Recently, the Jerusalem District Court accepted a petition filed by Gisha and instructed the state to approve a request by K., a woman living in Gaza, to return to the West Bank along with her three young children.
K. had lived in Gaza since her family moved there from West Bank when she was still a child. In 2014, around the time she got married, her parents and sisters moved back to the West Bank. K. is registered in the Palestinian population registry with a West Bank address, while her husband is registered as a resident of Gaza. Given Israel’s “separation policy” and prohibition on family unification for Palestinians in Israel and the West Bank, the couple had no choice but to stay and live in Gaza. Like others in her situation, most usually women, K. was therefore cut off from her family in the West Bank by Israel’s stringent restrictions on Palestinian travel between the areas of the Palestinian territory. Her only hope of visiting her family in the West Bank was in the narrow and rare circumstances recognized by Israel for travel in “humanitarian and exceptional” cases.

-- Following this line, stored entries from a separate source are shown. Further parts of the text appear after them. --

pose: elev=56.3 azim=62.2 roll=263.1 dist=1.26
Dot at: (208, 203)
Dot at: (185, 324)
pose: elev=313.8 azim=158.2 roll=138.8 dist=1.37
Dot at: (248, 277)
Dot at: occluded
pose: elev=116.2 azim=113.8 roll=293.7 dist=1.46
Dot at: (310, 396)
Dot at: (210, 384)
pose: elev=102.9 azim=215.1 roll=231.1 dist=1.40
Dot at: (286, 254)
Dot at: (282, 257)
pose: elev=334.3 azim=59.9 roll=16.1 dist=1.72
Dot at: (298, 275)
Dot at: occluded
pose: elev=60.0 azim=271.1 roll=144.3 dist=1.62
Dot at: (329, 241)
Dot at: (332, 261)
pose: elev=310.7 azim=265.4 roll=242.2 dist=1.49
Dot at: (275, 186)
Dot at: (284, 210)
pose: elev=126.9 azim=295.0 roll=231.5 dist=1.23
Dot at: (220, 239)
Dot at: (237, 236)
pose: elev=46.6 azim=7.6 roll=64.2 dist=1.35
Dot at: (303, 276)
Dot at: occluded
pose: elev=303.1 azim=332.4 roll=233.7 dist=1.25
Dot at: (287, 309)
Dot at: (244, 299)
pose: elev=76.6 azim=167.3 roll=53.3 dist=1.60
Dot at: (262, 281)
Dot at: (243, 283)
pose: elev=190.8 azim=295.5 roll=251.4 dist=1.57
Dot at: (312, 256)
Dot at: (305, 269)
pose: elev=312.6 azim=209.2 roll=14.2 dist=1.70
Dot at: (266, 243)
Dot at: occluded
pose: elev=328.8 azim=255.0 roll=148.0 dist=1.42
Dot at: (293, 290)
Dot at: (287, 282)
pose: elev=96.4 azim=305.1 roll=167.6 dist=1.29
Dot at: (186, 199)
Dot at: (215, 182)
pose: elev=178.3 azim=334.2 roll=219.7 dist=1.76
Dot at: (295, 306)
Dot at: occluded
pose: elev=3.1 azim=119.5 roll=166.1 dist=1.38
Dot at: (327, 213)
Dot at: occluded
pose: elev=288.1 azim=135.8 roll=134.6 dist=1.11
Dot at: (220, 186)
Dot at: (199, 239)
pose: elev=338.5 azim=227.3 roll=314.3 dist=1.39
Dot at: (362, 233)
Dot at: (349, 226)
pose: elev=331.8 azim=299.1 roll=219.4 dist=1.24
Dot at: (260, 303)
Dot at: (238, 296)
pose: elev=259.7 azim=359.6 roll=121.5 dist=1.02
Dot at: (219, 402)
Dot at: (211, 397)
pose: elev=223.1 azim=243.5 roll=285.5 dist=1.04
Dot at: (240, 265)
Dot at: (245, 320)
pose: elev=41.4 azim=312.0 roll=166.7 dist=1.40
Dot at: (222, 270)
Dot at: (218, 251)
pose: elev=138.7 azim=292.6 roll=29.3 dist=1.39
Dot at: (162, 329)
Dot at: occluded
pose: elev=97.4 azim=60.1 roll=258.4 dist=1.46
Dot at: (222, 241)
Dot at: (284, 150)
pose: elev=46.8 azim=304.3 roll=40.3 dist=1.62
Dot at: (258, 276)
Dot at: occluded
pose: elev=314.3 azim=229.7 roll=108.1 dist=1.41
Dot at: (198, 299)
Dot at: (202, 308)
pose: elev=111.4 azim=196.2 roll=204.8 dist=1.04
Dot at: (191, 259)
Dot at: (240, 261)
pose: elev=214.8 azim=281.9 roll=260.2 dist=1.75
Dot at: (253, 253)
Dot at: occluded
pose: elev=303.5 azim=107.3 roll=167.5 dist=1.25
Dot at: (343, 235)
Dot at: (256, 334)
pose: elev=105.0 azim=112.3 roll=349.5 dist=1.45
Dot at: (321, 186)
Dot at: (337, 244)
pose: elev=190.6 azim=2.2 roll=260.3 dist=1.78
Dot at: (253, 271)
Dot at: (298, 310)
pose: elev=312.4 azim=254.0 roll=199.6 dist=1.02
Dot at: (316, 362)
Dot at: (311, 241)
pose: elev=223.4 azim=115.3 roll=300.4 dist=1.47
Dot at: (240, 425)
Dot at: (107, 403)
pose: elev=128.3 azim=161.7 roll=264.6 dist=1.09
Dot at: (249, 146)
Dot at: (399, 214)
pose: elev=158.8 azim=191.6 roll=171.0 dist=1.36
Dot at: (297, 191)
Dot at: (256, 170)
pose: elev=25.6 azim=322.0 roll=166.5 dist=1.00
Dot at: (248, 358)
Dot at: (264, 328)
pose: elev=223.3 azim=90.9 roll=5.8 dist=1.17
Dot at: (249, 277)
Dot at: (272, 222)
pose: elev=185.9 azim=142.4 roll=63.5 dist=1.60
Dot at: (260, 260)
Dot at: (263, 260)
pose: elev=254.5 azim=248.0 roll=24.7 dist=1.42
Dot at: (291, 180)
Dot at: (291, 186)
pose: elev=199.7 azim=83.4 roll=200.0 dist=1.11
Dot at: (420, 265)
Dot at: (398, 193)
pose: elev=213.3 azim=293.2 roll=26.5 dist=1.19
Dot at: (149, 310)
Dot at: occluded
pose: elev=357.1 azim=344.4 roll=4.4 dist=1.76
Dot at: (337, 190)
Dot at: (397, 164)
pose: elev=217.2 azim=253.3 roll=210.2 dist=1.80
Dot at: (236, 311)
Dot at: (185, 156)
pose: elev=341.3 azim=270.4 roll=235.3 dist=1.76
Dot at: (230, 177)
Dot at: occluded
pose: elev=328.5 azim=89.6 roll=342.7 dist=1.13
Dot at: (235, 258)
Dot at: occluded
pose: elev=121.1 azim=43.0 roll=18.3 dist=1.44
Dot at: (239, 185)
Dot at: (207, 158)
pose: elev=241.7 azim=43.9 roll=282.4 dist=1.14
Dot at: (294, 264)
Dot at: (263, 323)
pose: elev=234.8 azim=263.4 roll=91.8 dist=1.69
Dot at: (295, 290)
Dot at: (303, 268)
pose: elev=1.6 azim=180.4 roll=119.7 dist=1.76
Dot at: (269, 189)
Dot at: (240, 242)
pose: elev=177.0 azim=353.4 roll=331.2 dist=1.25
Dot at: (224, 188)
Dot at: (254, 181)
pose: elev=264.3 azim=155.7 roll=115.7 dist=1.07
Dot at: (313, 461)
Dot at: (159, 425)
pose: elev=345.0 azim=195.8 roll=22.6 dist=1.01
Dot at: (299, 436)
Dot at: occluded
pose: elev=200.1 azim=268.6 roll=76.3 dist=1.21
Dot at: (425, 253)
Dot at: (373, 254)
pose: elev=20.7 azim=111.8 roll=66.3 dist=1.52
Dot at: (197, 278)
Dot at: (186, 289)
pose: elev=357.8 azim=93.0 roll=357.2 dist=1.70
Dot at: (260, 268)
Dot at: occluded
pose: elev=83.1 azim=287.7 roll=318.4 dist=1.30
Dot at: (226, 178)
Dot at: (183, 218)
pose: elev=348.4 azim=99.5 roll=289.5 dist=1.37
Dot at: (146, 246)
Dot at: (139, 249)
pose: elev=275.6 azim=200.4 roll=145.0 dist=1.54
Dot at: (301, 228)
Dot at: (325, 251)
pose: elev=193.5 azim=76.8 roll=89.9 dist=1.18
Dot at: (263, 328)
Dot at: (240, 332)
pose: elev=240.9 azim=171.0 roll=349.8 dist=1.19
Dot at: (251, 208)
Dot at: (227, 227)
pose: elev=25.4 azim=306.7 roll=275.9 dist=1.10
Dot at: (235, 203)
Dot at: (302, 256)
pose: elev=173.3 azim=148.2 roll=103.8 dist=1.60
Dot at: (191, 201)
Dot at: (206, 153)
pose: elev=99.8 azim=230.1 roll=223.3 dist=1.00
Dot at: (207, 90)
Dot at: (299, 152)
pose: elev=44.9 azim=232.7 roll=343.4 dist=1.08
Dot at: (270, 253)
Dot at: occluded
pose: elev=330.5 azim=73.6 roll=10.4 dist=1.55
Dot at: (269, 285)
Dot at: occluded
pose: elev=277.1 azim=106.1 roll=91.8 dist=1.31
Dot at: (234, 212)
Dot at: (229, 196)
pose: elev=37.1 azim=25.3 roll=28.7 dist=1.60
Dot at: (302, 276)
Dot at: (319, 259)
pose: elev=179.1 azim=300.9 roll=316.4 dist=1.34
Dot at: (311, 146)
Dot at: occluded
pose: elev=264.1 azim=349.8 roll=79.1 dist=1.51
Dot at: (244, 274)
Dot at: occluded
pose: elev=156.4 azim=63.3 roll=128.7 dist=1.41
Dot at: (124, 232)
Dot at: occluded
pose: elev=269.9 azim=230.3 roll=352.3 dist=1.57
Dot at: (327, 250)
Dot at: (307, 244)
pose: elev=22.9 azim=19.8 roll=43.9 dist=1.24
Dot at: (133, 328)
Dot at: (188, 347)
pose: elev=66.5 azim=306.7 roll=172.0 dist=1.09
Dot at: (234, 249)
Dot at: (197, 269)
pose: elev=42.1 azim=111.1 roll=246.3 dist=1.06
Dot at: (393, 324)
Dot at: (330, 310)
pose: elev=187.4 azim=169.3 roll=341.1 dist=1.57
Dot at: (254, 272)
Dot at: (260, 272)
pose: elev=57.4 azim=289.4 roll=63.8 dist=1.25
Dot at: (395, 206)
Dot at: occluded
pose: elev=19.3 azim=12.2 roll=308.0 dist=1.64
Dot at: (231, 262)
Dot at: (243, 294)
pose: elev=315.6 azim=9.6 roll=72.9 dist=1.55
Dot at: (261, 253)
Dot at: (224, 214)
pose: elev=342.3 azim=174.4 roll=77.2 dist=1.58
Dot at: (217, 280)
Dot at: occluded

In the summer of 2019, growing increasingly weary of the dire economic situation in the Strip, K. decided to exercise her right to go back to the West Bank with her children, where she would have her family’s support, even at the painful cost of living in separation from their father, who would have to remain in Gaza. K. submitted permit applications for herself and the children, which were denied by the Israeli authorities, citing K.’s 2017 signature on a form for “settlement in the Gaza Strip,” following a short visit to the West Bank. According to Israel, signing the form is tantamount to waiving one’s right to go back to the West Bank, even in circumstances where the authorities compelled the person to sign as a condition of travel.
K. isn’t the only person whose protected residency in the West Bank Israel has attempted to revoke in this manner. For years, Israel has implemented an illegal practice of making West Bank –registered Palestinians living in Gaza sign a “settlement” form upon returning to the Strip from the West Bank. Often, including in K.’s case, people do not know, nor are they informed by Israeli authorities, that signing the document means they won’t be able to return to live in the West Bank in the future.
In the petition Gisha filed against COGAT’s refusal of K.’s permit, we noted that the state’s actions constituted “forcible transfer” under international law. Article 49 of the Fourth Geneva Convention explicitly prohibits relocating a person against their will, whether by using direct, indirect, overt or covert pressure, or by exploiting governmental powers, and certainly not without careful consideration of the person’s level of vulnerability and the validity of their alleged consent. In response, the state argued that allowing K. to move back to the West Bank would undermine the “separation policy.”
In its judgment on the petition, the court ruled that K. had been made to sign the settlement form without justification, and that her return to the West Bank would not undermine either state security or the “separation policy.” Last week, more than a year and a half after she first applied to do so, K. and her children were able to exit the Strip and move home to the West Bank.